[Excerpted passage]
-.-.-
The fuel tank was leaking when I first filled it up, so I need to see if the tap is leaking or the fuel line is cracked, as it's basically petrified.

A lot of white smoke at first, but that cleared up after it ran for a few minutes.

I took it for a ride around the block and the ride was just really smooth. Much slower than I'm used to, and I didn't really push it since I only swapped out one tire, but from that two minutes of riding, I like it a lot.

Next will probably be pulling the tank and cleaning out the autolube. I'll swap it over to 12v. It had the wiring harness replaced, but the ignition is still the original points. That will turn into a SIP Variable Timing ignition soon enough, along with the engine rebuild.

Let the fun begin!

Last edited by chandlerman on Tue Nov 20, 2018 6:44 pm; edited 1 time in total
Molto Verboso
05 Stella, '62 VBB, 76 Sprint V
Joined: 16 Jun 2011
Posts: 1797
Location: Chicago. Well, Evanston, but that's almost Chicago
Fri Nov 09, 2018 5:22 pm quote
First parts orders placed. Engine rebuild bits, plus a SIP Road XL and 60mm Mazzi crank. Clauss Mounts for the motor and rear shock. A new 6v battery from Amazon.

I'll use the Polini 177 that's sitting on the shelf for a top end, keep the stock gearing. Maybe swap the clutch out at some point.

No ignition upgrade for the moment, because the SIP Sport Ignition is out of stock and that's an easy swap later. No shocks, rims, or tires, either, because I have a couple of spare Continental Zippy 1's already sitting on rims. I just needed an inner tube for one of them.j

And no front disc, which will probably happen at the same time as I replace the shocks since I'll be going the PK fork route.
-.-.-
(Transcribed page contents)
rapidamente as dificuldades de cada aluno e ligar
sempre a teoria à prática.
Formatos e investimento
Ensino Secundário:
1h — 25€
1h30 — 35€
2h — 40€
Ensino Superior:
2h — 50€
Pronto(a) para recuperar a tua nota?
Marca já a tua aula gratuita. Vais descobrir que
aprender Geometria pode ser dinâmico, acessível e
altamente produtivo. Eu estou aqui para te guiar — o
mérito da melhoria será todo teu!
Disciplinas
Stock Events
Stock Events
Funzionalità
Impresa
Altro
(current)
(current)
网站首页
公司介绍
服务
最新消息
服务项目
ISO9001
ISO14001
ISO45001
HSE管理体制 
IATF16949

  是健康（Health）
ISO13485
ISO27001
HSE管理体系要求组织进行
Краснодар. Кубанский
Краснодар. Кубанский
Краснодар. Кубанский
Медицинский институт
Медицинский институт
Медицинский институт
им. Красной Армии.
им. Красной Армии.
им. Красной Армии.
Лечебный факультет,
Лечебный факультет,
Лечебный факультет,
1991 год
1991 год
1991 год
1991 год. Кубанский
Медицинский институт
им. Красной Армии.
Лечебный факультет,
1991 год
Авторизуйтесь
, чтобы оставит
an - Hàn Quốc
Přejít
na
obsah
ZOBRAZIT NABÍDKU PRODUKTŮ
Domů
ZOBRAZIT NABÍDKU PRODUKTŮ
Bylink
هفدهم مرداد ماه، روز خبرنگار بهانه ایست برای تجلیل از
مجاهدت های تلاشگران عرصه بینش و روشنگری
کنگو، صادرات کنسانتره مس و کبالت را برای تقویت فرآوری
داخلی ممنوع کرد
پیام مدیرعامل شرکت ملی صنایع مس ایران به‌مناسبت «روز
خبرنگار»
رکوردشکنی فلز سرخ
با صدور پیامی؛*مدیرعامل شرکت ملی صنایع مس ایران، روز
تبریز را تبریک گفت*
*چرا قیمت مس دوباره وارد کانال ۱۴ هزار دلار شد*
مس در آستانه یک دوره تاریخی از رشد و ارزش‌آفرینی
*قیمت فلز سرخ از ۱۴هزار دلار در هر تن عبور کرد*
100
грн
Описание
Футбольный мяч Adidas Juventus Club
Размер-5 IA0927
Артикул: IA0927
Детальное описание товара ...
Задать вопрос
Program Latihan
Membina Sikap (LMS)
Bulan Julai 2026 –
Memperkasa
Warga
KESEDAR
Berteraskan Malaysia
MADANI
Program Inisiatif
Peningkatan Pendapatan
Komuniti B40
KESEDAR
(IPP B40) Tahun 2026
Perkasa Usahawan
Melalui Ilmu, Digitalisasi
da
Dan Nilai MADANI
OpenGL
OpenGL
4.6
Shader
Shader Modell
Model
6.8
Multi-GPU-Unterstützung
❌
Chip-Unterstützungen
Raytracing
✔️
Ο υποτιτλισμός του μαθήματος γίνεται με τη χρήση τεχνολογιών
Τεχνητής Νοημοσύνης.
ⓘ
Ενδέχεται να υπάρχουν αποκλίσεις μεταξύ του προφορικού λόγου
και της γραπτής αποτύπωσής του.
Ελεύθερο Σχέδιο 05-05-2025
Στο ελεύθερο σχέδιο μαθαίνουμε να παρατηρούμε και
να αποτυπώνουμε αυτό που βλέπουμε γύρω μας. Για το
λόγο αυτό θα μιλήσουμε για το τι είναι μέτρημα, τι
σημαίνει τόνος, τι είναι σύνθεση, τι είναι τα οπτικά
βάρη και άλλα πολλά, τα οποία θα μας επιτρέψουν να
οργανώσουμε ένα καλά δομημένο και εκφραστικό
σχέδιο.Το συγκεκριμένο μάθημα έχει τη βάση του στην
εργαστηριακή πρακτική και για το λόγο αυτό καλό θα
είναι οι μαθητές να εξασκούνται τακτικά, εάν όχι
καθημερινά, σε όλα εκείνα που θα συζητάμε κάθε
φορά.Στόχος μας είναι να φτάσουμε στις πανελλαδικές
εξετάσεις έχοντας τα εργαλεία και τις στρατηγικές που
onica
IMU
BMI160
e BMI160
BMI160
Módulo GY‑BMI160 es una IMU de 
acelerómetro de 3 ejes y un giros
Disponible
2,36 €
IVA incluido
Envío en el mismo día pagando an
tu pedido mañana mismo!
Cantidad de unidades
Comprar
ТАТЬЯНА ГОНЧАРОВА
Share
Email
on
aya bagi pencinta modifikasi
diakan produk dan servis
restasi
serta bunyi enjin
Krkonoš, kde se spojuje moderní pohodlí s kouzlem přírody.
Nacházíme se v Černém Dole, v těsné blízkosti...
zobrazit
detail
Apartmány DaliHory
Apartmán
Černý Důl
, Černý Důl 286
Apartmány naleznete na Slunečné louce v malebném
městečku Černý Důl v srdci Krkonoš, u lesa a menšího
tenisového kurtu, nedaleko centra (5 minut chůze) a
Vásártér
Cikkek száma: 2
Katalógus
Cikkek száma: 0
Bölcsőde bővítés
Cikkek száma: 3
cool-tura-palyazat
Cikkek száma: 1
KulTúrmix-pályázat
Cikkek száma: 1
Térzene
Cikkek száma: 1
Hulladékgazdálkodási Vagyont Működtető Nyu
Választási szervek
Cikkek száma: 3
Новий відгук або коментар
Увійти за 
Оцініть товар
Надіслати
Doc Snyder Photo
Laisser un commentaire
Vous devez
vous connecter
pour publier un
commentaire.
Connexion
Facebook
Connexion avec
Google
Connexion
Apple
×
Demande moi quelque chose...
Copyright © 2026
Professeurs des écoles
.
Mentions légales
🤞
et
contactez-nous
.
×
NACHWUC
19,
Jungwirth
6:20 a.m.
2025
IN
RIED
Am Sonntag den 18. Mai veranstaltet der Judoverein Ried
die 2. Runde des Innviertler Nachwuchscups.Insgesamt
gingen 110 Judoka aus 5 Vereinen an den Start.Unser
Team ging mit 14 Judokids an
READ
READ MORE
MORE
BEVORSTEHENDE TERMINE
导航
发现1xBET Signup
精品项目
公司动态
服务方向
-.-.-
[Using the information]
1 - In the scooter forum post, why is there no ignition upgrade for the moment?
2 - List every item the scooter forum post names as part of the first parts orders placed.

[Solutions by task]
1 - The SIP Sport Ignition is out of stock, and it is an easy swap later.

2 -
- Engine rebuild bits
- A SIP Road XL
- A 60mm Mazzi crank
- Clauss Mounts for the motor and rear shock
- A new 6v battery from Amazon